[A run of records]

────────

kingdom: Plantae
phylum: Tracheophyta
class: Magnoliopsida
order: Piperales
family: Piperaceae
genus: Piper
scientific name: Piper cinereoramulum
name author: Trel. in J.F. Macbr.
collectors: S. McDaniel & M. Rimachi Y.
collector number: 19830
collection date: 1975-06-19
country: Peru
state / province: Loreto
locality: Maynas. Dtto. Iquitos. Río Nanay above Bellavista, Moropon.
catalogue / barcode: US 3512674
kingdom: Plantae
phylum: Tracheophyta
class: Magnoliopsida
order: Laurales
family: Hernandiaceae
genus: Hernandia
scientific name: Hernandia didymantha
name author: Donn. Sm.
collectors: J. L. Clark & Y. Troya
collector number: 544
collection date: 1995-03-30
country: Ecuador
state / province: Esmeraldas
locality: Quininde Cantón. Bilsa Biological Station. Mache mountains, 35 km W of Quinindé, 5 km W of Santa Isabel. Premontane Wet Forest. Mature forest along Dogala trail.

────────

* [What to work on]:
Write out every line of the listing above word for word, keeping each character and the original line order.

* [Correct answer]:
kingdom: Plantae
phylum: Tracheophyta
class: Magnoliopsida
order: Piperales
family: Piperaceae
genus: Piper
scientific name: Piper cinereoramulum
name author: Trel. in J.F. Macbr.
collectors: S. McDaniel & M. Rimachi Y.
collector number: 19830
collection date: 1975-06-19
country: Peru
state / province: Loreto
locality: Maynas. Dtto. Iquitos. Río Nanay above Bellavista, Moropon.
catalogue / barcode: US 3512674
kingdom: Plantae
phylum: Tracheophyta
class: Magnoliopsida
order: Laurales
family: Hernandiaceae
genus: Hernandia
scientific name: Hernandia didymantha
name author: Donn. Sm.
collectors: J. L. Clark & Y. Troya
collector number: 544
collection date: 1995-03-30
country: Ecuador
state / province: Esmeraldas
locality: Quininde Cantón. Bilsa Biological Station. Mache mountains, 35 km W of Quinindé, 5 km W of Santa Isabel. Premontane Wet Forest. Mature forest along Dogala trail.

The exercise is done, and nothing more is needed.